Since AB is a multistep method, abStep
needs access to previous steps. It only needs the last s
steps, but I chose to pass it all steps. This allows the constraints of the problem by coding abStep
to return the list of past steps with the next step appended to it. With that design, the solver calls the iterator with Nest[]
and not NestList[]
.
Initialization
The original question uses Euler steps for the initialization of the s-step phase. It was easier to code abStep
to use AB with a step order equal to the number of steps so far (up to s
). This should be more accurate but a little slower, two considerations that are of minor importance in this exercise.
However one wants to compute the initial steps, it is not hard to write a function abStep
to do it, since all steps are passed to it, and it is easy to select a method based on how many steps are passed.
Implementation
ClearAll[abCoeffs]; (* Adams-Bashforth coefficients *)
mem : abCoeffs[s_] := mem = (* for mem, see note on memoization below *)
Table[(-1)^(s - j)/((j - 1)! (s - j)!) * Integrate[Product[If[i == s - j, 1, u + i], {i, 0, s - 1}], {u, 0, 1}], {j, s}];
Clear[abStep]; (* Adams-Bashforth step of order at most s *)
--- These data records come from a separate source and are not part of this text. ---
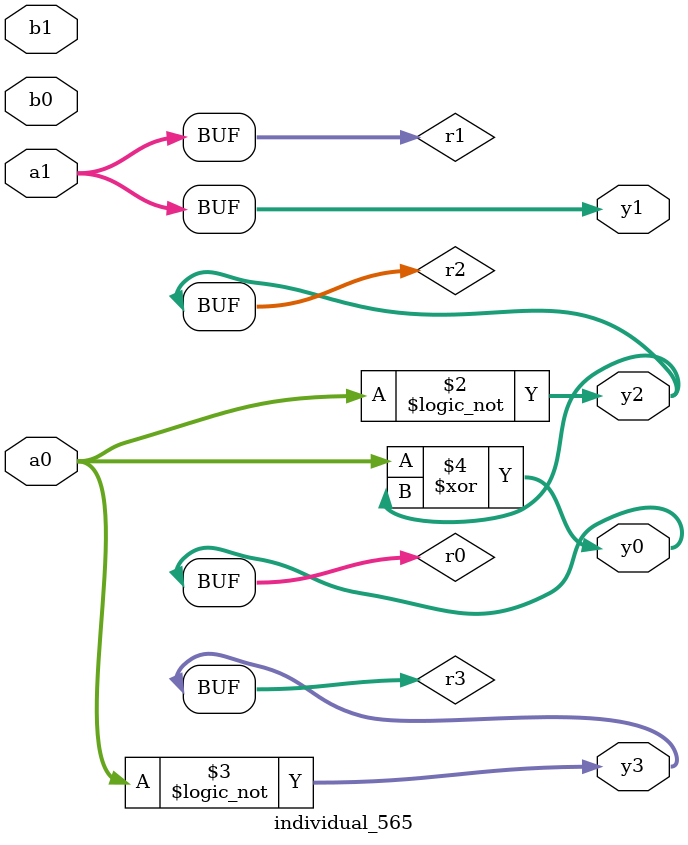
<source format=sv>
module individual_565(input logic [15:0] a1, input logic [15:0] a0, input logic [15:0] b1, input logic [15:0] b0, output logic [15:0] y3, output logic [15:0] y2, output logic [15:0] y1, output logic [15:0] y0);
logic [15:0] r0, r1, r2, r3; 
 always@(*) begin 
	 r0 = a0; r1 = a1; r2 = b0; r3 = b1; 
 	 r2 = ! a0 ;
 	 r3 = ! r0 ;
 	 r0  ^=  r2 ;
 	 y3 = r3; y2 = r2; y1 = r1; y0 = r0; 
end
endmodule
</source>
abStep[rhs_, h_, s_][past_] := (* past = previous steps = {{{t}, x, p}..} *)
With[{steps = Min[s, Length@past]}, (* step order cannot exceed number of steps taken *)
With[{ (* next step *)
t0 = past[[-1, 1, 1]] + h,
x0 = past[[-1, 2]] + h*abCoeffs[steps].past[[-steps ;;, 3]] (* Dot product gives the AB linear comb. of coefficients & steps *)
},
With[{p0 = rhs[t0, x0]}, (* store the derivative value; used in following step, too *)
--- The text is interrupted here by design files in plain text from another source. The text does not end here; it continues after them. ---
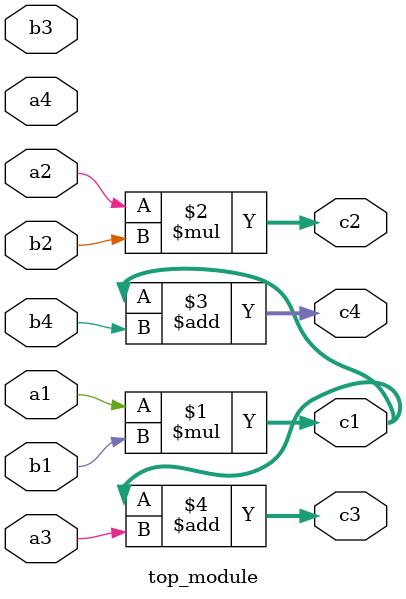
<source format=v>
module top_module
(
    
    input a1,a2,b1,b2,a3,b3,a4,b4,
    output [1:0] c1,c4,
    output [3:0] c2,c3
   
);

  assign c1 = a1*b1;
  assign c2 = a2*b2;
  assign c4 = c1+b4;
  assign c3 = c1+a3; 
endmodule

</source>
Append[past, {{t0}, x0, p0}] (* add step to past ones *)
]]];
Clear[abSolve]; (* Adams-Bashforth solver x'[t] == rhs[t,x[t]] *)
abSolve[rhs_, x0_, {t0_, t1_, h_}, s_] :=
Nest[
abStep[rhs, h, s],
{{{t0}, x0, rhs[t0, x0]}}, (* initial value *)
Floor[(t1 - t0)/h] (* truncates interval like Range[t0, t1, h]; Ceiling[] is an alternative *)
];
Examples
One can check the formula with the original question as follows:
Clear[F];
abStep[F, h][{{t}, y, F2, F1, F0}]
(* {{h + t}, ((5 F0)/12 - (4 F1)/3 + (23 F2)/12) h + y, F[h + t, ((5 F0)/12 - (4 F1)/3 + (23 F2)/12) h + y], F2, F1} *)
Here is the original numerical example, with 2-step and 3-step solutions:
ClearAll[F];
F[t_, y_] := t + y;
sol2 = Interpolation@abSolve[F, 1., {0., 4., 0.5}, 2];
sol3 = Interpolation@abSolve[F, 1., {0., 4., 0.5}, 3];
sol0 = y /. First@DSolve[{y'[t] == F[t, y[t]], y[0] == 1}, y, t];
Show[
Plot[{sol0[t]}, {t, 0, 4}, PlotLegends -> {"Exact"}],
Plot[{Undefined, sol3[t]}, {t, 0, 4}, Mesh -> sol3["Coordinates"],
PlotLegends -> {None, "3-step"}],
Plot[{Undefined, Undefined, sol2[t]}, {t, 0, 4},
Mesh -> sol2["Coordinates"], PlotLegends -> {None, None, "2-step"}]
]
The data itself:
abSolve[F, 1., {0., 4., 0.5}, 3]
(*
{{{0.}, 1., 1.}, {{0.5}, 1.5, 2.}, {{1.}, 2.75, 3.75}, {{1.5}, 5.21875, 6.71875},
{{2.}, 9.57422, 11.5742}, {{2.5}, 16.9683, 19.4683}, {{3.}, 29.3089, 32.3089}, {{3.5}, 49.7041, 53.2041},
{{4.}, 83.208, 87.208}}
*)
Appendix: Memoization
Note: Memoization. "Memoization" or "cacheing" is a technique to store a computed function value so that on subsequent calls, the value need not be recomputed, only recalled from memory. For function values that are used frequently, this can save considerable time. One has to weigh this savings against greater memory usage. I learned the form mem : f[x_,...] := mem = ...
on StackExchange. The mem : ...
is a named the pattern and it matches the actual function call.